# Integrals of limits of sequences of functions

In response to my request to local “non-pure” mathematicians for examples of applications of mathematical analysis in their work, I did receive quite a lot of information relating to interchanging limits and integrals (or limits and series), or differentiating under the integral sign. However, I was thinking about what the most natural examples might be for demonstrating the issues about integrating limits of sequences of functions.

It is quite common to use “moving triangular spike” functions to give examples of sequences of functions which tend pointwise to zero, but whose integrals might do anything. There is nothing wrong with these examples. But perhaps students might think that this is cheating because these functions are not “nice enough”: they don’t expect to meet functions with sharp spikes in very often in real life.

I had a think about some other commonly used sequence of functions on the unit interval, e.g. $f_n(x) = x^n$ and $g_n(x) = n x^n$ (etc.), and these work well on the half-open interval $\null [0,1)$. However the behaviour at $x=1$, while interesting, may also make the example less convincing to students.

Perhaps the most natural functions to look at on $\null [0,1]$ are functions of the form

$h_n(x)= n^\alpha x^n (1-x)$

(where $\alpha$ is some constant) because these do converge pointwise to zero on the whole of $\null[0,1]$, but the integrals

$\displaystyle \int_0^1 h_n(x) \,{\rm d}x$

can be calculated exactly, and the values are asymptotic to $n^{\alpha-2}$. So, by varying $\alpha$, you can get examples of every kind you want.

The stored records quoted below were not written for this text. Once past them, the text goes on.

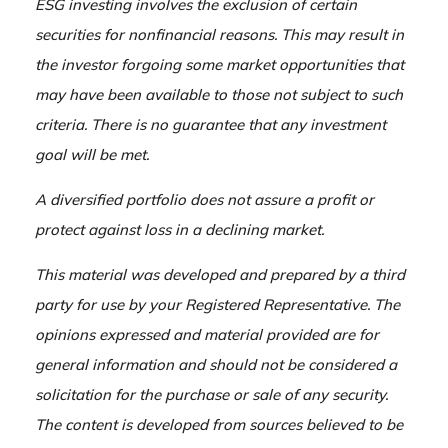
ESG investing involves the exclusion of certain
securities for nonfinancial reasons. This may result in
the investor forgoing some market opportunities that
may have been available to those not subject to such
criteria. There is no guarantee that any investment
goal will be met.
A diversified portfolio does not assure a profit or
protect against loss in a declining market.
This material was developed and prepared by a third
party for use by your Registered Representative. The
opinions expressed and material provided are for
general information and should not be considered a
solicitation for the purchase or sale of any security.
The content is developed from sources believed to be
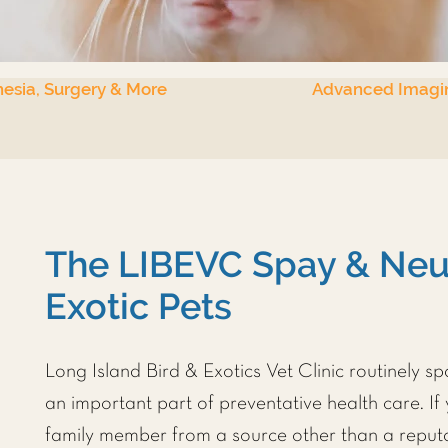
esia, Surgery & More
Advanced Imagi
The LIBEVC Spay & Neut
Exotic Pets
Long Island Bird & Exotics Vet Clinic
routinely sp
an important part of preventative health care. If
family member from a source other than a reputa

In particular, taking $\alpha$ to be 0, 1, 2, or 3 gives some very natural sequences of polynomials which one can use to illustrate the issues of interchanging limits and integrals.

Let’s take $\alpha=2$ for the rest of this discussion, so that we are considering the functions $h_n(x)=n^2 x^n (1-x)$.

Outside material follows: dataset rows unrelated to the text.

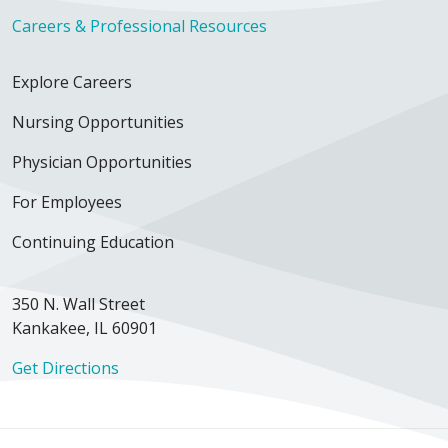
Careers & Professional Resources
Explore Careers
Nursing Opportunities
Physician Opportunities
For Employees
Continuing Education
350 N. Wall Street
Kankakee, IL 60901
Get Directions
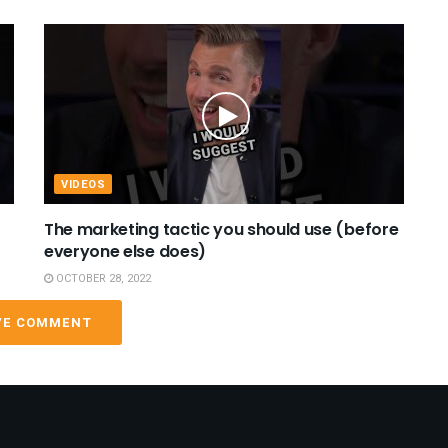
VIDEOS
The marketing tactic you should use (before
everyone else does)
OCTOBER 28, 2022
VE COMMENT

Here is a Maple plot of the function $h_{10}$ (when $\alpha=2$), i.e. the function $100 x^{10} (1-x)$. Of course, the function doesn’t really take the value zero except at the endpoints (0 and 1) of the interval, but there is a significant proportion of the interval where the function values are very close to zero. As $n$ increases, that region expands, and (for $0\leq x\leq 1$) the function values are essentially negligible except on a smaller and smaller interval near $x=1$. With $\alpha=2$, as you increase $n$, the height increases just enough to compensate for this, and the areas tend to a non-zero real constant (1 in fact), as you can check by direct calculation.

Returning to the title of this post, we see here that, for all $x \in [0,1]$, we have $\lim_{n\to\infty} h_n(x) = 0$, and so

$\displaystyle \int_0^1 \lim_{n\to\infty} h_n(x)\,{\rm d}x = 0\,,$

but (with $\alpha =2$) we have

$\displaystyle \lim_{n\to\infty} \int_0^1 h_n(x)\,{\rm d}x = 1\,.$

Although these  examples may be helpful, I think that it may be even better (following the Cork strategy) to give specific examples of the relevant phenomena that have turned up in the work of colleagues teaching “applied” maths/probability and statistics to the same group of students.